Today’s Disruption Remains More Urgent than Tomorrow’s Demands

echnology-driven shifts in shipping demand are set to disrupt markets over the next decade but it is today’s political risks that continue to dominate thinking

Today’s Disruption Remains More Urgent than Tomorrow’s Demands
According to MANA, Talk of future disruption of maritime markets has suddenly emerged as the dominant zeitgeist, seemingly driving debate whenever people get together to talk shipping, be it technological change, environmental or even social.
From the ‘catalyst for change’ slogan of last week’s stimulating Nor-Shipping conferences to the reliably penetrating insights of the latest market review from Danish Ship Finance, the potential for disruption to today’s cozy-yet-haphazard markets shouts out.
Yet, as events in the Middle East have again proven this week, with Qatar’s abrupt diplomatic and trade isolation by its powerful Arab neighbours, it is the unexpected disruption to markets today that remain perhaps the hardest to read and manage.
With the rapid pace of technological change sparking the creation of not just new billion-dollar companies but whole new industries almost by the day, shipping is waking up to the fact that even this most staid and change-resistant business will likely face its own revolution over the next decade and more.
Plenty of futurologists are ready to predict such upheaval, but few can offer any concrete advice on exactly which direction that disruption will appear from or how to react.
Stanford University’s Tony Seba warned the Nor-Shipping audience of the likely revolution in energy markets with the expected boom in battery-driven cars combined with renewable energy sources.
It fell to the man labelled Norway’s Warren Buffet, investor Kristian Siem, to highlight the conundrum of how management can bridge from day-to-day realities to tomorrow’s brave new world.
Christopher Rex and his team in the research department of Danish Ship Finance, for their part, certainly do not offer any simple solutions. But they do suggest that some more challenging thinking is required, since the certainties of the steady and strong growth in seaborne trade over the past 25 years may be breaking down.
They argue that the combination of an ageing population in major consumer markets of the developed world and the impact of the fourth industrial revolution on the consumption patterns of developing nations will radically alter growth models.
It remains easy to overlook how vital continued consumption of manufactured goods in the West has been for shipping through the past three decades. While jobs have been outsourced to developing nations, Western consumers have driven demand.
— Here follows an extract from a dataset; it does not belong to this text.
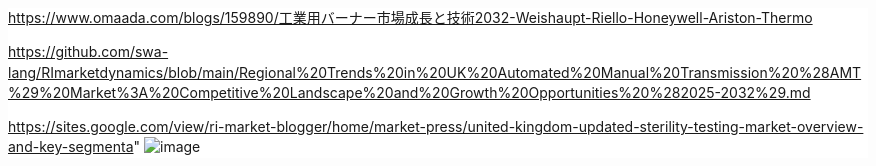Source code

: <a href=https://www.omaada.com/blogs/159890/工業用バーナー市場成長と技術2032-Weishaupt-Riello-Honeywell-Ariston-Thermo>https://www.omaada.com/blogs/159890/工業用バーナー市場成長と技術2032-Weishaupt-Riello-Honeywell-Ariston-Thermo</a>

<a href=https://github.com/swa-lang/RImarketdynamics/blob/main/Regional%20Trends%20in%20UK%20Automated%20Manual%20Transmission%20%28AMT%29%20Market%3A%20Competitive%20Landscape%20and%20Growth%20Opportunities%20%282025-2032%29.md>https://github.com/swa-lang/RImarketdynamics/blob/main/Regional%20Trends%20in%20UK%20Automated%20Manual%20Transmission%20%28AMT%29%20Market%3A%20Competitive%20Landscape%20and%20Growth%20Opportunities%20%282025-2032%29.md</a>

<a href=https://sites.google.com/view/ri-market-blogger/home/market-press/united-kingdom-updated-sterility-testing-market-overview-and-key-segmenta>https://sites.google.com/view/ri-market-blogger/home/market-press/united-kingdom-updated-sterility-testing-market-overview-and-key-segmenta</a>"
![image](https://github.com/user-attachments/assets/aeac5f76-48b2-4eb6-b5cd-87225cb0dd67)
But those markets are now ageing and, with that, demand growth will slow.
Meanwhile, economic growth in the developing world is expected to be less resource and trade-intensive, as society places higher value on services delivered through electronic technology.
As the popular backlash against globalisation has made impact politically over the past year, there are now signs that major Western companies are starting to embrace re-shoring and localisation. Several big US manufacturers are pledging to bring factories back to their home markets.
Meanwhile, hovering over all these issues is the question of the impact of whether new disruptive business models will make an abrupt entry to shipping, just as the likes of Amazon, Uber and Airbnb have disrupted previously conservative and stable sectors.
Discussing some of these issues at Nor-Shipping, DNB’s Kristin Holth stressed her vision that you had to measure the value of each company not on its physical assets but on its management. Only if management is able to think creatively and radically will the company succeed.